RAE, the Regulatory Authority for Energy, has summoned power utility PPC and six independent electricity suppliers to hearings for explanations on overdue surcharge amounts they have yet to transfer to three market operators.

The authority had initially requested related data and explanations from suppliers and has now taken a further step by deciding to stage hearings for PPC and two other suppliers, followed by supplementary hearings involving a further four suppliers.

The three market operators, power grid operator IPTO, distribution network operator DEDDIE/HEDNO and RES market operator DAPEEP, will also be called upon by the authority to offer data on the overdue surcharge transfers by suppliers.

According to sources, RAE authorities are examining a variety of surcharges, including network transmission, distribution network and RES-supporting ETMEAR surcharges, up until October, 2020.

These surcharges, included in electricity bills and paid by consumers as part of their electricity bills, must then be handed over by suppliers to respective operators within a specific time period.

Conditions have recently deteriorated for electricity suppliers, primarily as a result of considerably higher wholesale costs since November’s launch of the target model’s new markets.

Electricity suppliers contend that amounts owed to them by the operators outweigh their unpaid surcharges and, as a result, want accounts offset. RAE has rejected this request.

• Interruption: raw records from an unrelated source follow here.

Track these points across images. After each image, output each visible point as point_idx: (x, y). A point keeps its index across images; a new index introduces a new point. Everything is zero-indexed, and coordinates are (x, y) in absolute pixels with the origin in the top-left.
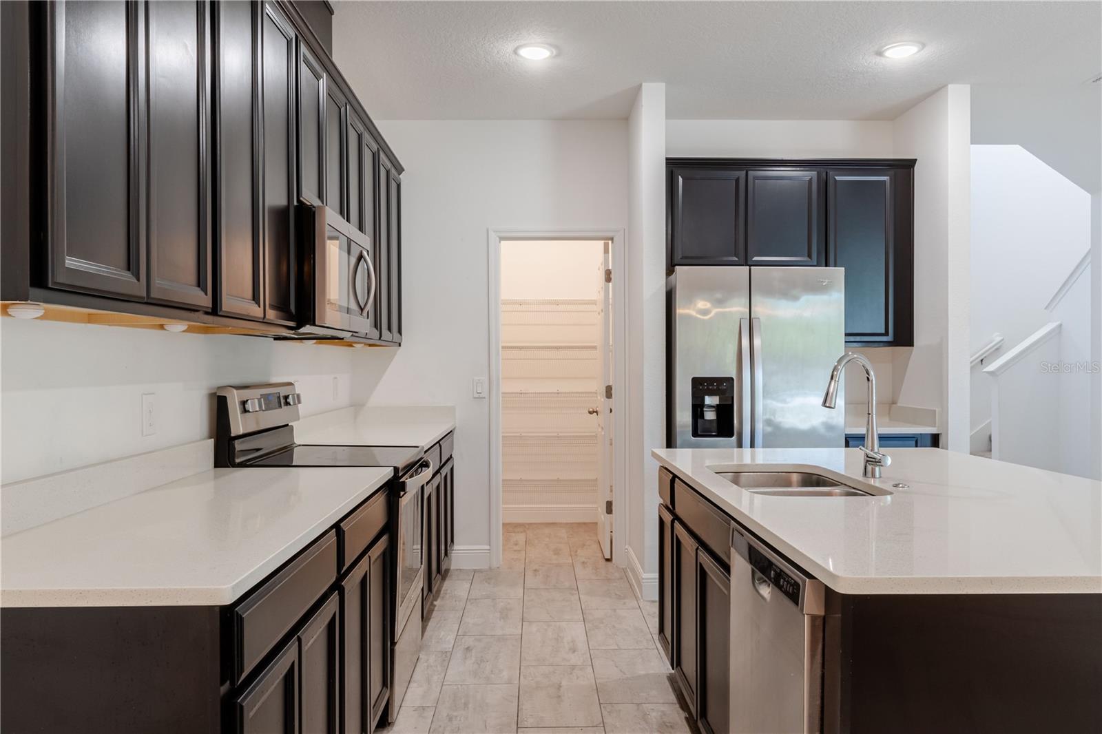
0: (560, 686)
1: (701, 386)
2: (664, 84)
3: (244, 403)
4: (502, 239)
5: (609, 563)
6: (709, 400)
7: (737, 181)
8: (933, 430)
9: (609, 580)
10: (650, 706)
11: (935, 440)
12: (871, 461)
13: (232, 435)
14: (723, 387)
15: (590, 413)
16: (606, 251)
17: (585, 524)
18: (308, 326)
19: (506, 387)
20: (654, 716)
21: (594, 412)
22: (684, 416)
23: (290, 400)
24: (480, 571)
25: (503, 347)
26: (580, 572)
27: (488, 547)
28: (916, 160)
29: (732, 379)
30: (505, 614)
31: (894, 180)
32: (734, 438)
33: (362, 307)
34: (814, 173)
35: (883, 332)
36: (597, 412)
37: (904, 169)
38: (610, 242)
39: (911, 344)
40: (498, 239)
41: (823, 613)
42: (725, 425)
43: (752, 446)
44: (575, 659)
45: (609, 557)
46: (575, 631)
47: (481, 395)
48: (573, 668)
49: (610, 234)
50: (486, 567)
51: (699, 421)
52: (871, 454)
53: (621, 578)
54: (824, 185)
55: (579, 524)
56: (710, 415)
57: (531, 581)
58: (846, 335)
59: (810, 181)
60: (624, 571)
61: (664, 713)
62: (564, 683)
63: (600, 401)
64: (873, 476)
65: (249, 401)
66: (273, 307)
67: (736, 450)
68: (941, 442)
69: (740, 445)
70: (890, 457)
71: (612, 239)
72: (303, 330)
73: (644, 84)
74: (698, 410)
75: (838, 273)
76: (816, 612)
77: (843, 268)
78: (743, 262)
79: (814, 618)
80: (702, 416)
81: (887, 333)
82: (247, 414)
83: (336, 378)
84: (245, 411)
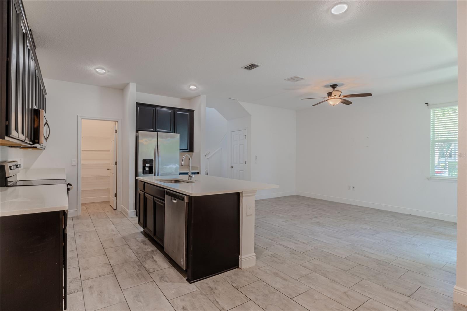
0: (112, 239)
1: (145, 162)
2: (136, 84)
3: (10, 167)
4: (82, 118)
5: (115, 211)
6: (147, 165)
7: (153, 110)
8: (198, 171)
9: (117, 214)
10: (138, 239)
11: (198, 173)
12: (190, 176)
13: (7, 177)
14: (151, 162)
15: (108, 169)
16: (115, 125)
17: (104, 202)
18: (36, 144)
19: (82, 162)
20: (140, 240)
21: (109, 169)
22: (140, 170)
23: (18, 166)
24: (74, 217)
25: (82, 150)
26: (107, 214)
27: (76, 210)
28: (194, 110)
29: (153, 160)
30: (88, 226)
31: (190, 114)
32: (153, 174)
33: (46, 138)
34: (172, 111)
35: (187, 149)
36: (110, 169)
37: (192, 112)
38: (117, 122)
39: (193, 152)
40: (81, 119)
41: (188, 202)
42: (151, 171)
43: (158, 175)
44: (114, 233)
45: (115, 209)
46: (112, 227)
47: (75, 165)
48: (114, 235)
49: (117, 120)
50: (76, 216)
51: (144, 170)
52: (190, 175)
53: (120, 214)
54: (174, 113)
55: (102, 202)
56: (147, 169)
57: (92, 217)
58: (180, 149)
59: (171, 112)
60: (121, 212)
61: (142, 239)
62: (113, 238)
63: (113, 166)
64: (190, 180)
65: (12, 167)
66: (28, 137)
67: (154, 177)
68: (199, 173)
69: (155, 175)
70: (193, 176)
71: (118, 122)
72: (34, 145)
73: (130, 83)
74: (144, 168)
75: (178, 135)
76: (187, 202)
77: (179, 134)
78: (154, 131)
79: (186, 203)
80: (145, 169)
81: (188, 149)
82: (11, 170)
83: (21, 159)
84: (10, 169)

RES operator upgrading systems to curb bureaucracy for investors

DAPEEP, the RES market operator, is introducing a series of operating upgrades with the aim of limiting bureaucratic obstacles and subsequent delays faced by renewable energy producers.

Forthcoming upgrades include automatic tax updates, certifying no pending tax payments, for parties interested in developing RES projects.

The operator, as of January 1, has already introduced an online signing procedure for RES contracts and their deliveries.

As a result, the time needed by the operator to sign new RES contracts through the digitized procedure has been slashed to a maximum of five days from an average time of 79 days recorded in September last year, when the operator’s current administration took over at DAPEEP.

In addition, a personalized profile system offering investors updates on their monthly RES production figures will soon be made available by the operator.

The operating upgrades were recently presented by DAPEEP’s chief executive Yiannis Giarentis during an online conference staged by POSPIEF, the Pan-Hellenic Federation of Photovoltaic Producer Societies.

PPC debt to end year at €600m, down from €900m last year

Power utility PPC’s debt owed to energy market operators as well as project contractors has continued to fall, quelling fears of a debt-reduction slowdown during the country’s second lockdown.

The power utility’s total debt figure is projected to end the year at approximately 600 million euros, down from 900 million euros in July, 2019, a 35 percent drop in a year and a half, according to sources.

The company’s debt reduction is declining at an average rate of 18 million euros per month, driven by an improved collection record for unpaid receivables and better operating profit figures.

PPC’s payments to RES market operator DAPEEP, power grid operator IPTO and distribution network operator DEDDIE have all improved for a complete turnaround compared to a year earlier.

The power utility’s outlay for liquid fuels, natural gas, solid fuels, CO2 emission rights and electricity purchases, down by 678.1 million euros during this year’s nine-month period compared to the equivalent period a year earlier, has been a favorable factor in PPC’s improved results and debt-reduction effort.

PPC aims to further reduce its total debt to a level of between 250 and 300 million euros by the end of 2021.